Every line below that contains "filter" is to be copied.

**Source material:**

· · ·

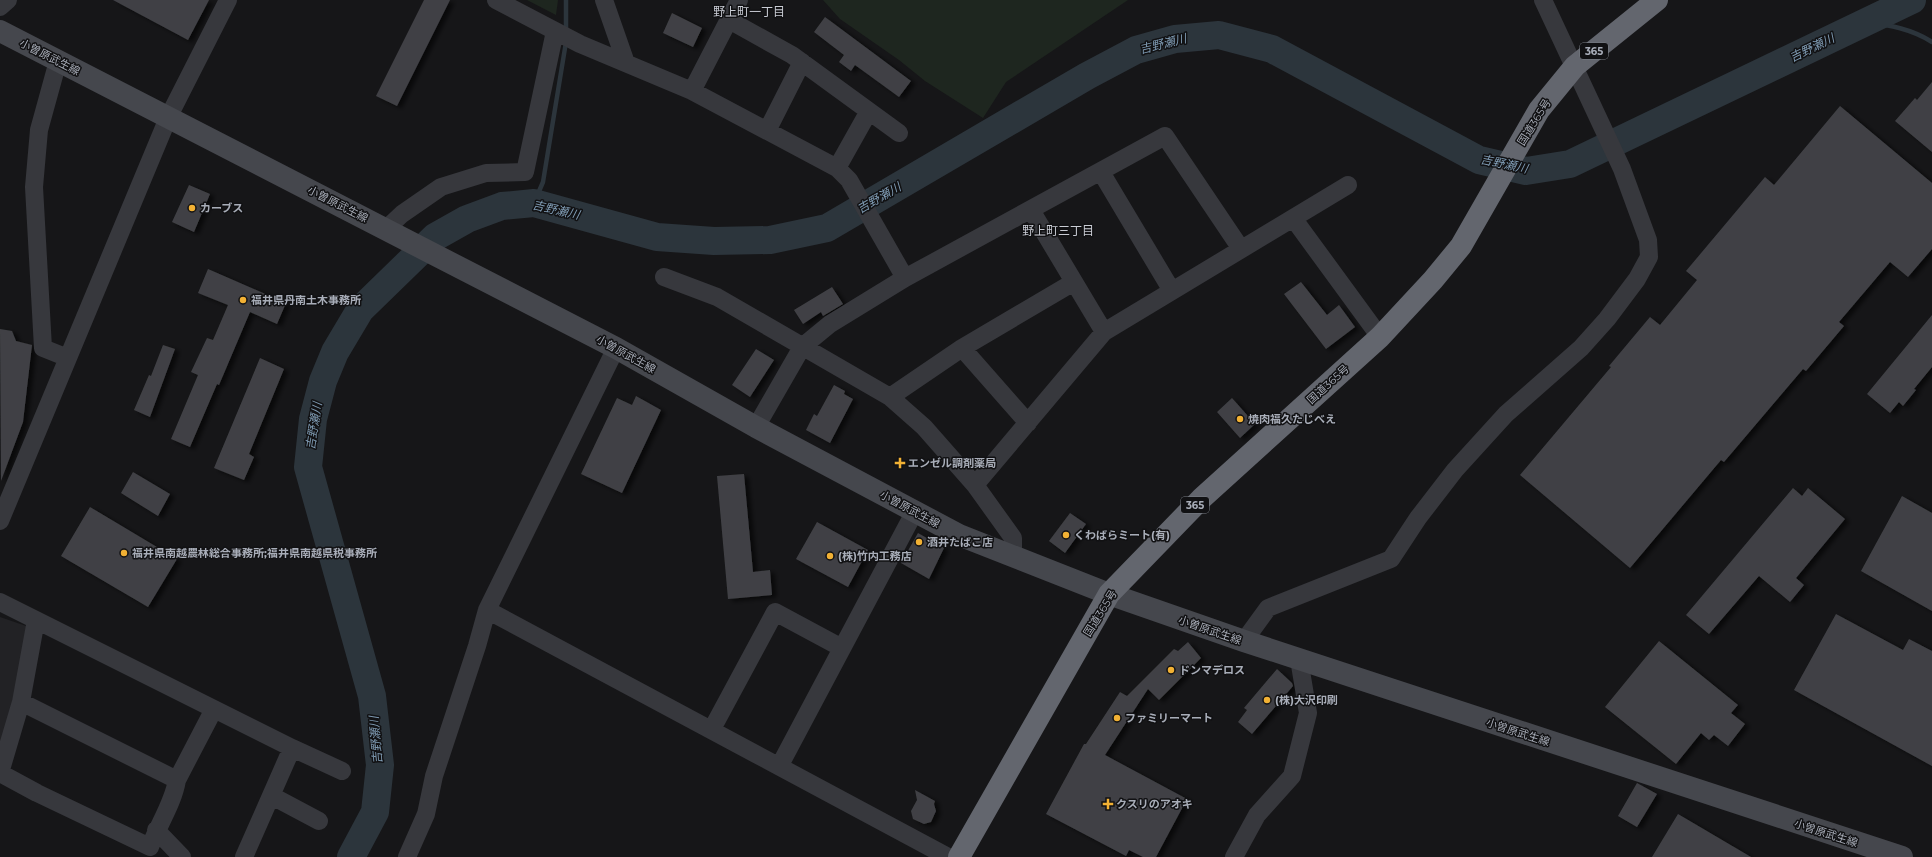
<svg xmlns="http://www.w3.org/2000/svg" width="1932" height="857" font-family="Montserrat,'Noto Sans JP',sans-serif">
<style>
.built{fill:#222225}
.green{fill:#1e261f}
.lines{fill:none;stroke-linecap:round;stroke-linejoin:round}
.stream{stroke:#2c353c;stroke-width:4.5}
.river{stroke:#2c353c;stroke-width:28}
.building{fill:#404145;filter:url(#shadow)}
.street{stroke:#37383d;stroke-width:18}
.secondary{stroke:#45474d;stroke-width:22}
.highway{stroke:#63666e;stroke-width:22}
.poi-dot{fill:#f2b134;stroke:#111113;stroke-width:1.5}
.labels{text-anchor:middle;stroke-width:3;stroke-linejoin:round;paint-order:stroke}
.shield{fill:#111113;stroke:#7b7e86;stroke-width:1}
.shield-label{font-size:10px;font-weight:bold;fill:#a8adb8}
.street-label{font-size:11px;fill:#a8adb8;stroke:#111113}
.poi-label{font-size:11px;font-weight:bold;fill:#a8adb8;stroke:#111113;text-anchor:start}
.neighbourhood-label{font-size:12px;fill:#c9ccd4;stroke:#111113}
.water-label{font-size:12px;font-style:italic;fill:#7f9bb3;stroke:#111113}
</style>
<defs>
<filter id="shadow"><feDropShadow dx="4.5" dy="2.5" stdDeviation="2" flood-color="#0009"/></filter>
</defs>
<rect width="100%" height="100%" fill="#161618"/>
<path class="built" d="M0,617l29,10 -29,130z"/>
<path class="green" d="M527,0h31l-2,15z
M823,0h305l-122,82 -23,36 -58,-37 -26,-21 -59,-41z"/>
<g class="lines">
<path class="stream" d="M566,0v32
M1866,22c23,3 46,7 66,20
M534,203l9,-21 23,-140"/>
<path class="river" d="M351,857l24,-45 5,-47 -8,-69 -64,-229 5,-48 10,-38 12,-29 25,-42 75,-73 32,-18 35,-13 32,-3 123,34 57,4 56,-1 57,-12 260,-152 49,-26 39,-11 44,-4 53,14 207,111 47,11 44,-7 342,-164"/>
</g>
<path class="building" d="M113,0h96l-21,40z
M424,0h26l-53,106 -21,-10z
M672,13l30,15 -9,19 -30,-14z
M825,17l86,64 -12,16 -44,-32 -4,6 -12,-9 5,-7 -30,-23z
M1932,82v70l-37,-31 20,-23 2,2z
M1840,106l92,77v66l-24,28 -18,-15 -51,60 5,4 -38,45 -3,-2 -79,93 -3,-2 -91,108 -110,-93 91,-108 -2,-1 41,-49 10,8 37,-45 -11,-9 79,-94 9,8z
M189,185l21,9 -16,38 -22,-10z
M208,269l78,34 -9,21 -27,-12 -31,73 -2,-1 -27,63 -19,-8 27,-64 -7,-3 16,-34 6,2 15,-35 -30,-12z
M1301,282l26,33 12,-10 16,22 -29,22 -42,-55z
M832,287l11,17 -20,12 -2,-4 -18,12 -9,-14z
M1932,315v52l-18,22 2,1 -13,16 -4,-4 -9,11 -23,-19z
M0,329l12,2 4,10 16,4 -9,77 -22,59z
M163,345l12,4 -25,68 -16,-7 15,-35 2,1z
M756,349l18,11 -24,37 -18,-12z
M260,358l24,11 -35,85 5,3 -10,23 -30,-12z
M834,385l11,6 -1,3 9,5 -23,44 -24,-13 8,-16 3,2z
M636,396l25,14 -39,83 -41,-19 36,-76 15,7z
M1232,398l23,26 -15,14 -23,-26z
M133,472l37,22 -12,22 -37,-23z
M744,474l9,98 17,-2 2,25 -44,4 -11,-123z
M1793,488l9,8 6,-8 37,31 -49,59 8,7 -14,17 -31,-26 -50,58 -23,-19z
M1902,496l30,17v98l-71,-40z
M90,507l87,52 -29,48 -87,-51z
M1070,513l16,11 -21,29 -16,-12z
M817,522l51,28 -20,37 -52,-28z
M918,533l26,15 -15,31 -28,-16z
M1836,614l67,36 6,-11 23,12v115l-138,-76z
M1659,641l79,64 -7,8 14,11 -17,22 -14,-11 -5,5 -8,-7 -25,31 -71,-57z
M1188,642l13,16 -42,42 -11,-11 -43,66 82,44 -31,58h-13l-14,-7 -3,6 -80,-42 38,-70h2l34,-52 7,4 47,-47 4,2z
M1277,669l15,14 1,3 -41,48 -14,-12 9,-12 -3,-2z
M1637,783l20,11 -20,33 -19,-11z
M915,790l20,11 -1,3 2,7 -5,11 -7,2 -11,-5 -2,-8 6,-11z
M1678,814l73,43h-99z"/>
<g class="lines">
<path class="street" d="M496,0l84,44 112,47 145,77 12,12 56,98
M604,0l22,63
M0,7l8,-7
M729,20l63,35 107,78
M58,61l-19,69 -5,57 9,161 25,10
M692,91l47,-91
M767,131l35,-69
M837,168l32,-57
M1101,172l71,119
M1031,210l73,122
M1293,218l87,119
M386,229l16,-15 39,-27 45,-14 39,-1 30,-141
M664,277l53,20 173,100 34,30 51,58
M962,348l66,75
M890,397l72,-49 112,-66
M756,427l46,-80 28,-23 75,-46 260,-142 76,113
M0,521l168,-403 60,-118
M1013,556v-18l-38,-53 129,-153 244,-147
M0,602l292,146 -48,109
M487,610l461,247
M1244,641l24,-33 123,-49 27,-41 37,-48 51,-56 75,-66 26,-29 30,-40 12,-22 -1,-17 -26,-71 -79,-169
M21,702l156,78
M712,729l63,-117 67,36
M292,748l50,23
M780,765l135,-254
M0,773l37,20 113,54c8,-22 23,-43 27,-67l37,-71
M0,773l21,-71 15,-82
M272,796l47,25
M156,830l26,27
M407,857l19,-43 8,-38 43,-130 10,-36 129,-262
M1234,857l23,-42 35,-39 16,-63 -9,-54"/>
<path class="secondary" d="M0,31l616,317 140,79 203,108 150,59 135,47 658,216"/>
<path class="highway" d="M959,857l150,-263 93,-96 178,-161 53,-57 28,-34 78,-136 36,-44 82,-66"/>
</g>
<g class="poi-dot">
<circle cx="192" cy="208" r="4"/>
<circle cx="243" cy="300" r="4"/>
<circle cx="1240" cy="419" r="4"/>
<path d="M898 457h4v4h4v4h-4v4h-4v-4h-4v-4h4z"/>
<circle cx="1066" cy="535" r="4"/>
<circle cx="919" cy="542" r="4"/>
<circle cx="124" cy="553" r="4"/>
<circle cx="830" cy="556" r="4"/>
<circle cx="1171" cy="670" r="4"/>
<circle cx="1267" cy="700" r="4"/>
<circle cx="1117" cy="718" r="4"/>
<path d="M1106 798h4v4h4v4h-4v4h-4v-4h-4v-4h4z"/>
</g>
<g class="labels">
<g class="shield">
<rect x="1580" y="43" width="28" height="16" rx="3"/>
<rect x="1181" y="497" width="28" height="16" rx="3"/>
</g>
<g class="shield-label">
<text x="1594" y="55">365</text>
<text x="1195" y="509">365</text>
</g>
<g class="street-label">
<text transform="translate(50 57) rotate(27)" y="4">小曽原武生線</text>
<text transform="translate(1534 122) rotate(-58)" y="4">国道365号</text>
<text transform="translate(338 204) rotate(27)" y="4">小曽原武生線</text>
<text transform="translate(626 354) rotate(29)" y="4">小曽原武生線</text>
<text transform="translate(1328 384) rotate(-42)" y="4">国道365号</text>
<text transform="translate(910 509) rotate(28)" y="4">小曽原武生線</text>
<text transform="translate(1100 613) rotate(-58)" y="4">国道365号</text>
<text transform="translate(1210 630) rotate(19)" y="4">小曽原武生線</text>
<text transform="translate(1518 732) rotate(18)" y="4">小曽原武生線</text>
<text transform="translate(1826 833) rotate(18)" y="4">小曽原武生線</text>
</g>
<g class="poi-label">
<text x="200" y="212">カーブス</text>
<text x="251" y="304">福井県丹南土木事務所</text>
<text x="1248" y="423">焼肉福久たじべえ</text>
<text x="908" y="467">エンゼル調剤薬局</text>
<text x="1074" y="539">くわばらミート(有)</text>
<text x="927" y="546">酒井たばこ店</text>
<text x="132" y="557">福井県南越農林総合事務所;福井県南越県税事務所</text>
<text x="838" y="560">(株)竹内工務店</text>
<text x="1179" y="674">ドンマデロス</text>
<text x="1275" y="704">(株)大沢印刷</text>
<text x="1125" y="722">ファミリーマート</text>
<text x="1116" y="808">クスリのアオキ</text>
</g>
<g class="neighbourhood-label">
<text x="749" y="16">野上町一丁目</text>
<text x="1058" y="235">野上町三丁目</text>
</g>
<g class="water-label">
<text transform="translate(1163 44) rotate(-14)" y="4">吉野瀬川</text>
<text transform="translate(1812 48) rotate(-26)" y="4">吉野瀬川</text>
<text transform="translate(1504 164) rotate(12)" y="4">吉野瀬川</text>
<text transform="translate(879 198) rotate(-30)" y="4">吉野瀬川</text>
<text transform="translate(556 210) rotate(13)" y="4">吉野瀬川</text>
<text transform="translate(314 426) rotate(-81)" y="4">吉野瀬川</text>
<text transform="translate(376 740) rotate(-95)" y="4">吉野瀬川</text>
</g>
</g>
</svg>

· · ·

**Answer section:**
.building{fill:#404145;filter:url(#shadow)}
<filter id="shadow"><feDropShadow dx="4.5" dy="2.5" stdDeviation="2" flood-color="#0009"/></filter>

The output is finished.